I secured the frond on the stem of the Common Acacia (Acacia auriculiformis) at my balcony, making sure that the pupa was hanging in the right direction. The Common Acacia appears to be a very sturdy plant. I saw two seeding sprouting out from one of the pot one day and transferred them to two small pots. It survived really well despite the tiny land area.
At first, I thought that it was about to hatch the next morning, which happened to be a Sunday. By 7 am on Sunday, nothing happened. A week later on 28 May, still nothing happened. The frond that the pupa was attached on had turned dry but it still securely fasten on the Common Acacia.
The darker picture of the pupa was taken with the camera flash off.
Finally, the transformation took place the next day on 29 May and it was a Sunday. I never thought it was going to happen so soon and was not prepare for it, meaning that I did not wake up early. The hatching of a butterfly usually takes place between 6 am and 7 am in the morning. So, I have totally missed the part where I wanted to observe. Fortunately, I was there early enough to see the butterfly drying itself on the Common Acacia. It was a Striped Blue Crow (Euploea mulciber mulciber)! This was the third pupa that hatched at my balcony. (see the first and second happenings.)

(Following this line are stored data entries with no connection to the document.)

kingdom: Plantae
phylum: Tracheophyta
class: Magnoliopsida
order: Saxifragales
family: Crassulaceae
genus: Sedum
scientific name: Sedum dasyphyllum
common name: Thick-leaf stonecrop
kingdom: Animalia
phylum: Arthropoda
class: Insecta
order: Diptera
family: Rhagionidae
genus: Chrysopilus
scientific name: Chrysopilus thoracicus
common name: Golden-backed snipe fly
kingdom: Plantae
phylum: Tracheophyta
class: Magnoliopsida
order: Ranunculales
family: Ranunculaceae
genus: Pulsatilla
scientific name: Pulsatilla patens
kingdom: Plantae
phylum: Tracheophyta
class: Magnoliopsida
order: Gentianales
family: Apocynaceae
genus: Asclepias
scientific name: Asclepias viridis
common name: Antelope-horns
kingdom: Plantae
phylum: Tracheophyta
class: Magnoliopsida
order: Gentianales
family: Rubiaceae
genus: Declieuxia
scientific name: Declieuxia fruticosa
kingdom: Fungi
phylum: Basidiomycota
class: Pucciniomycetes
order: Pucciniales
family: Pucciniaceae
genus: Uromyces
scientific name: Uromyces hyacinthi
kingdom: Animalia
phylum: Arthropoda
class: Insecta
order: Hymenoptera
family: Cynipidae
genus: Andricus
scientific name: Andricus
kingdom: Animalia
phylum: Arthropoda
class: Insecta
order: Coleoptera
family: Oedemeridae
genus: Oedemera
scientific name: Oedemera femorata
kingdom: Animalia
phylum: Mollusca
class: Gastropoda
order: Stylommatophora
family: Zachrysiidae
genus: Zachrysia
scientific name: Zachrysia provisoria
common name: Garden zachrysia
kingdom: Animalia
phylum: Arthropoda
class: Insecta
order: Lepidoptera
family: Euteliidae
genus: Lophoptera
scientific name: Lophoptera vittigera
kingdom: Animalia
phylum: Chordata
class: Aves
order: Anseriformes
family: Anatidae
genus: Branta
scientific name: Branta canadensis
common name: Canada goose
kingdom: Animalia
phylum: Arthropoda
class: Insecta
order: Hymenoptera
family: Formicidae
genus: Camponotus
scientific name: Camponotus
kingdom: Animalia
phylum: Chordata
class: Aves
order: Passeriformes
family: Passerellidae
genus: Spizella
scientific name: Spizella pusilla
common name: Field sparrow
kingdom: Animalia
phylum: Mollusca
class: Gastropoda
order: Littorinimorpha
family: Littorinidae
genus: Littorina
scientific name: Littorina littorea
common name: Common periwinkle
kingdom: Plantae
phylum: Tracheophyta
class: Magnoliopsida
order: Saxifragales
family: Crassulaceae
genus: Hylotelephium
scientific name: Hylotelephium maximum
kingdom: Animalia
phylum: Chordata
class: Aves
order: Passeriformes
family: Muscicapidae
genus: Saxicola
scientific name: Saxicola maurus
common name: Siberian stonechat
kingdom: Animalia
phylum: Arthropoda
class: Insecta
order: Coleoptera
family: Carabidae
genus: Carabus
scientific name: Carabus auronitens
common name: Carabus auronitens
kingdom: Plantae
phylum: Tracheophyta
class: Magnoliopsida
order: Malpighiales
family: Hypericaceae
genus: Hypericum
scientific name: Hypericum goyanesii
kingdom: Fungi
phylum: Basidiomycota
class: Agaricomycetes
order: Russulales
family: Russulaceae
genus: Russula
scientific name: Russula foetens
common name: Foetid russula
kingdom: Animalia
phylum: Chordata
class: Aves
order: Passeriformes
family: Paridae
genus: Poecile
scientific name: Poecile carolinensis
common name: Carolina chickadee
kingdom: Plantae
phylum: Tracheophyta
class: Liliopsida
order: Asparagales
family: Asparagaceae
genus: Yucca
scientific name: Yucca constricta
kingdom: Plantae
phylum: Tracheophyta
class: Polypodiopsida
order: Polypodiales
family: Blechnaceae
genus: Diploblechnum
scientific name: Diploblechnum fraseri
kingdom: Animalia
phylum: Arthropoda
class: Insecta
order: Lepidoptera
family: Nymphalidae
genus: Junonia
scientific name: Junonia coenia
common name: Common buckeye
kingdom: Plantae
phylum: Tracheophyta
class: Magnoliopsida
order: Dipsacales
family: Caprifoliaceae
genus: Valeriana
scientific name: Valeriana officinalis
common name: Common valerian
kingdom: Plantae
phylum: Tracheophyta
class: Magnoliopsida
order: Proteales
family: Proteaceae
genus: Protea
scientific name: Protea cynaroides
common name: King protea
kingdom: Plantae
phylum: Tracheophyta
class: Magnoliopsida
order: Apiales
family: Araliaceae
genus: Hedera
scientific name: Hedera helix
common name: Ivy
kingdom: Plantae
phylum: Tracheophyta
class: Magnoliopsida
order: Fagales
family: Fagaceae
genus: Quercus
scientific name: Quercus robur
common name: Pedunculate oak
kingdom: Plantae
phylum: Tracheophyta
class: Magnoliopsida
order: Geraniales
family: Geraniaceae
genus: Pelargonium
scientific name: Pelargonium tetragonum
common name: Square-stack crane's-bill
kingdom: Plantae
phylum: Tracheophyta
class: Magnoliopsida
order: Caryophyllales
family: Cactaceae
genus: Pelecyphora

I only noticed the butterfly at 7:40 am while going
on with my routine plant watering exercise. I even watered past the Common Acacia without seeing the butterfly. The first reaction
was to rush to get my camera.
The empty shell (picture on the left) after its occupant was gone. I left the house to run some errant and by the time I was back at around 10:30 am, the butterfly had returned to where it supposed to be.
The Giant Sword Fern, where the pupa was discovered, was definitely not the host plant of the butterfly. I did a quick search on the identity of the butterfly as soon as I had the picture. It was not too difficult to track down its identity with good reference website around. As I read, the host plants of the butterfly are Ficus globosa, Ficus heteropleura, Ficus microcarpa, Nerium oleander. Indeed, there were Ficus heteropleura and Ficus microcarpa in the vicinity where I picked up the pupa.
Though I did not witness the emerging butterfly but its pupa case, I was happy to see a new life. Furthermore, I get to add a new butterfly picture to the collection of my butterfly photo gallery.